How this incredible artist who explored queerness, sexuality and gender expression through her craft
BY CHARLOTTE GRIMWADE, IMAGE BY WIKIMEDIA COMMONS
Picture this. It’s 1920 and Hannah Höch has just made her mark on Berlin’s Dada movement. Her piece, Cut With The Kitchen Knife Dad Through The Last Weimar Beer Belly Cultural Epoch Of Germany, showing at at the First International Dada Fair. From first glance this strikingly large photomontage wouldn’t necessarily give the impression that Hannah was an artist who contended with themes of gender and sexuality throughout her time involved in Germany’s art world.
Born on 1 November 1889, Hannah played a key role within the Berlin Dada movement as the only woman involved. Her unique collages demonstrate a constant exploration of gender fluidity and sexuality. She was a pioneering artist, who’s engagement with photomontage allowed for a revolutionary contention with modernity, mass media and constructs of femininity. She achieved a vastly successful career despite the marginalisation she experienced within the Dada movement, describing in hindsight how her male contemporaries “continued for a long time to look on us women artists as charming and gifted amateurs, denying us any real professional status.”
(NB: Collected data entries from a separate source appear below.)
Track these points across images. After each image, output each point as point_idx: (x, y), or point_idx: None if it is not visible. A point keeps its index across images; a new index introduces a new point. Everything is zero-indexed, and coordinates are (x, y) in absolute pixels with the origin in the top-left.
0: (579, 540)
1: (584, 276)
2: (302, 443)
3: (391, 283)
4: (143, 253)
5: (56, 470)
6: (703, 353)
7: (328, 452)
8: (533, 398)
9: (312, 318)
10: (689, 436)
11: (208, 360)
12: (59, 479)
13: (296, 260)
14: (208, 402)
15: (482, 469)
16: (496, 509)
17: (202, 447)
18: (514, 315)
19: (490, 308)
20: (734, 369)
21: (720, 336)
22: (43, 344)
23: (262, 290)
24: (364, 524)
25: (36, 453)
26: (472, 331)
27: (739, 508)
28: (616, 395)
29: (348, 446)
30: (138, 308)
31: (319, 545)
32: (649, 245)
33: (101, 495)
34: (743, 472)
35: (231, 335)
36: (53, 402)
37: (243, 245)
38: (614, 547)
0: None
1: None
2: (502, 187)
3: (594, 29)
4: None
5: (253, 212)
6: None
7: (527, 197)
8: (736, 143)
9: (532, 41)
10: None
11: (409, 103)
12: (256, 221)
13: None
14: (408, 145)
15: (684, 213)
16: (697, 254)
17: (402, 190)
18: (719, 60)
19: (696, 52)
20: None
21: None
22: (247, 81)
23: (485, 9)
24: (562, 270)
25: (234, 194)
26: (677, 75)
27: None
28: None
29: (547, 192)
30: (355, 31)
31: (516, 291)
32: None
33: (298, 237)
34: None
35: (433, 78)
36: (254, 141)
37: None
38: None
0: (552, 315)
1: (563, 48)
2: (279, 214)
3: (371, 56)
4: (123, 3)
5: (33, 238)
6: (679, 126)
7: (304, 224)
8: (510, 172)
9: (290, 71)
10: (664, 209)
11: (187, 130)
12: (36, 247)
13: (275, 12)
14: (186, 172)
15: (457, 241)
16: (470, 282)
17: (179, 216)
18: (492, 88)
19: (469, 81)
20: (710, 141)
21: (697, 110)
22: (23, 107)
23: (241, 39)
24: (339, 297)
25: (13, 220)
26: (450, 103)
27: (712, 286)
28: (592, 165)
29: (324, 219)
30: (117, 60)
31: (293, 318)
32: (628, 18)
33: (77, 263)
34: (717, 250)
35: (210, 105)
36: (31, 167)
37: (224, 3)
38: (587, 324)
Hannah’s art was constantly dealing with themes of queerness, sexuality and gender expression. She left Raoul Hausmann in 1922 and began a relationship with Dutch avant-garde writer Til Brugman in 1926, marking a turning point in her creative output. Though Dadaist art during this period was full of explorations into relationships and sexuality, Hannah’s distinct pieces offered a uniquely female perspective, portraying queer desire and her own bisexuality beautifully and engagingly.
Hannah’s work perceptively highlights the existence of lesbian subcultures in Weimar Berlin, as well as how the emergence of the “New Woman” promoted an increasing engagement with gender fluidity. Given that she worked in a society and art world where misogyny was the norm, seen through the violent and disturbing imagery employed by artists like Otto Dix and George Grosz, Hannah was exceptional in her ability to subvert these obstacles.
Three pieces by Hannah most exemplify the themes of her career: The Beautiful Girl (1919-20), Roma (1925) and Tamer (1930). Fragmented images create distorted and unsettling faces across her work. Each of these three pieces are no exception, with the latter combining a masculine-appearing body with the head of a significantly more feminine mannequin. Hannah bends the traditional cis-normative gender expectations of the 1920s to form some of her most subversive work. She jumps between extreme images of hyper-femininity and androgyny, highlighting the new sexual freedoms of Weimar Germany alongside ongoing restrictions. Hannah’s work is satirical and ironic, yet also poignant. It highlights the challenges and vulnerabilities many queer women experienced during this period, exemplified by the threatening dark cogs and machinery surrounding faceless figures in The Beautiful Girl.
Collage has always been an inherently political and empowering medium. Hannah’s work exists amongst more modern examples, which have recently inspired contemporary forays into the social impact of art. Alice Wroe’s project, Herstory, which began back in 2016, focused on zine culture and its relationship to feminist art. It provided an opportunity for people of all genders to recognise aspects of women’s history through the medium of art, something Hannah’s own work called for back in the 1920s.
As zine culture makes a resurgence once more after a stint on social media platforms like Tumblr, Kudzanai-Violet Hwami explained the importance of collage as “the language of today”. The London-based artist explores themes of spirituality, sexuality and identity throughout her large-scale photomontage and painted pieces depicting intimate portrayals of queer and familial love. It’s undeniable that Hannah’s impact and legacy is still felt nearly a hundred years since the peak of her career, as more and more people engage with the medium she played a key role in defining. For her, collage provided the opportunity for political protest and the expression of her gender identity and sexuality. Hannah’s art is one of the most profound starting points in a long history of feminist, queer media, and definitely should not be forgotten.